**COMPITO ASSEGNATO:**
Individua nelle righe qui sotto quelle che contengono la parola "series" e ricopiale per intero. Conta la distinzione tra maiuscole e minuscole.

◇ ◇ ◇ ◇

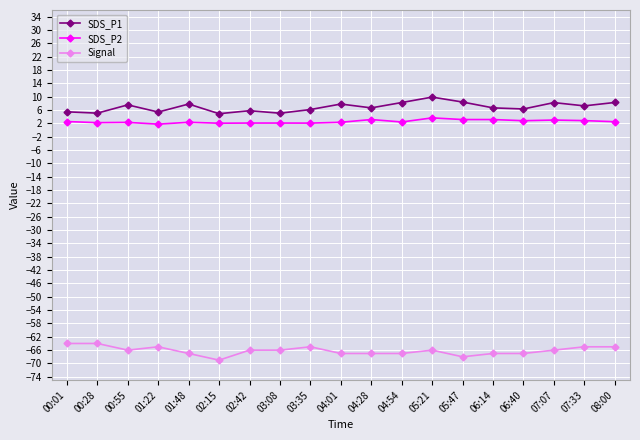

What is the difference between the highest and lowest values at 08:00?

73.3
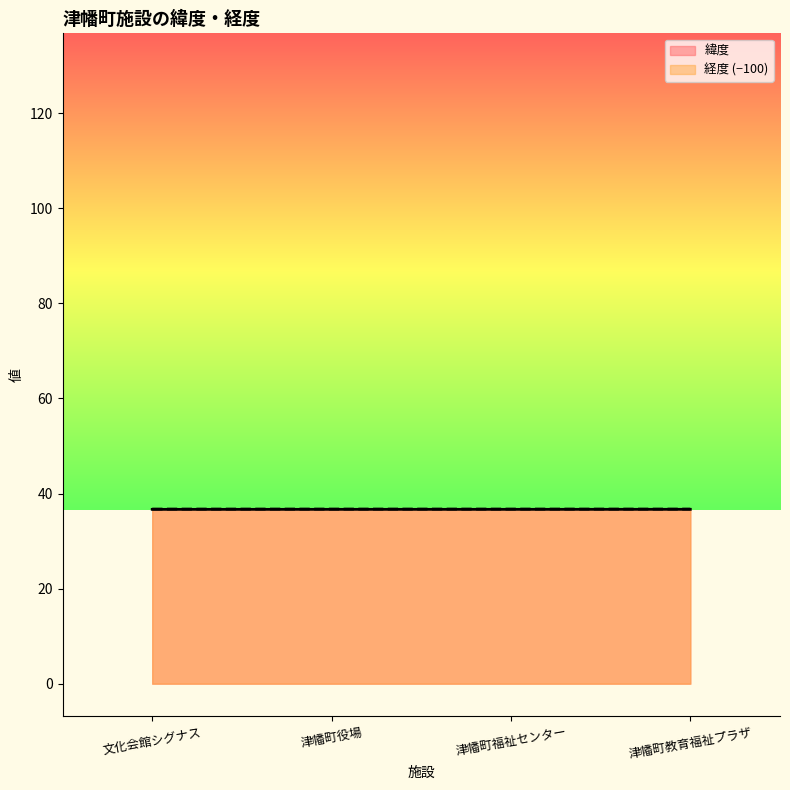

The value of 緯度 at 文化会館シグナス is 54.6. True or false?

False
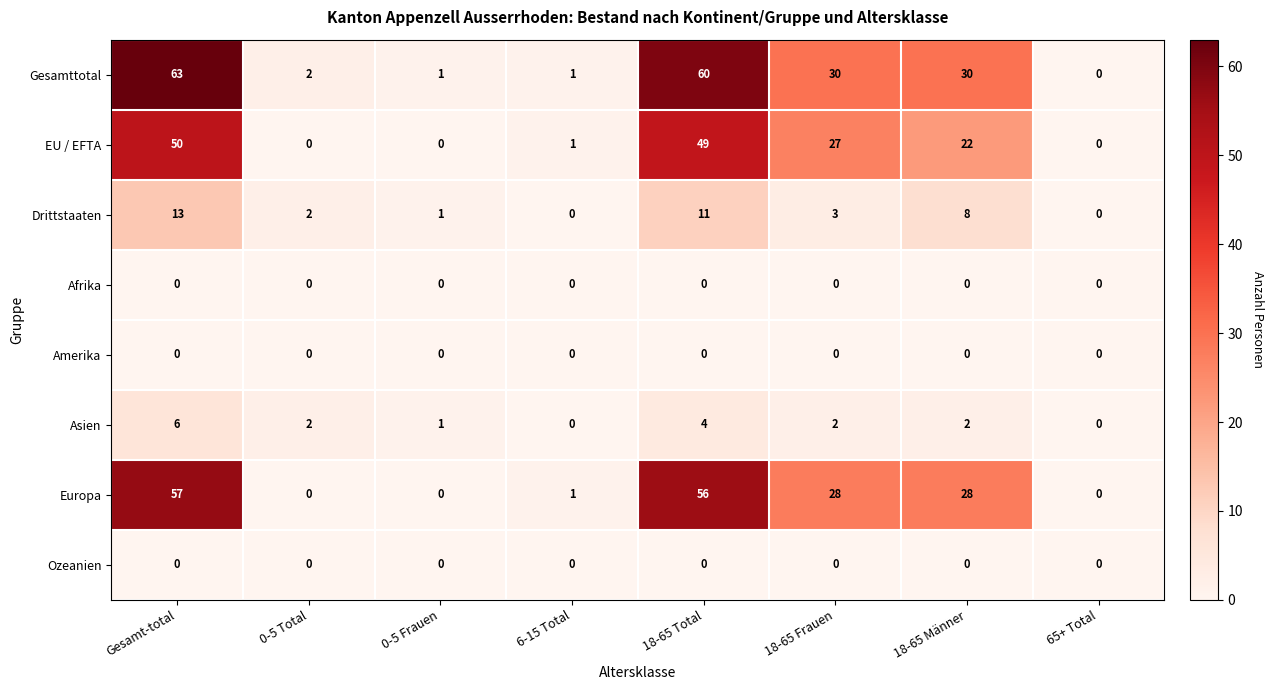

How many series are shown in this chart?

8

◇ ◇ ◇ ◇

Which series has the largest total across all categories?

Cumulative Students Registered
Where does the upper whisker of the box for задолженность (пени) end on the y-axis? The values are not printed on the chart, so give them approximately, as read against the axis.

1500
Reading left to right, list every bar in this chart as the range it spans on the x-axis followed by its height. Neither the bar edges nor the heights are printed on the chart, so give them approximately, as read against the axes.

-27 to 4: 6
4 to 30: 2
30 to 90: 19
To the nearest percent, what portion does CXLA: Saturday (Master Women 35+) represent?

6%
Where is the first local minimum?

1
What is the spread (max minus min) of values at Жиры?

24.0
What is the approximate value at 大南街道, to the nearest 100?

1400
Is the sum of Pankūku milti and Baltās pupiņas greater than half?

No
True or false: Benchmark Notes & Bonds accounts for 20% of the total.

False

◇ ◇ ◇ ◇

**SOLUZIONE DEL COMPITO:**
How many series are shown in this chart?
Which series has the largest total across all categories?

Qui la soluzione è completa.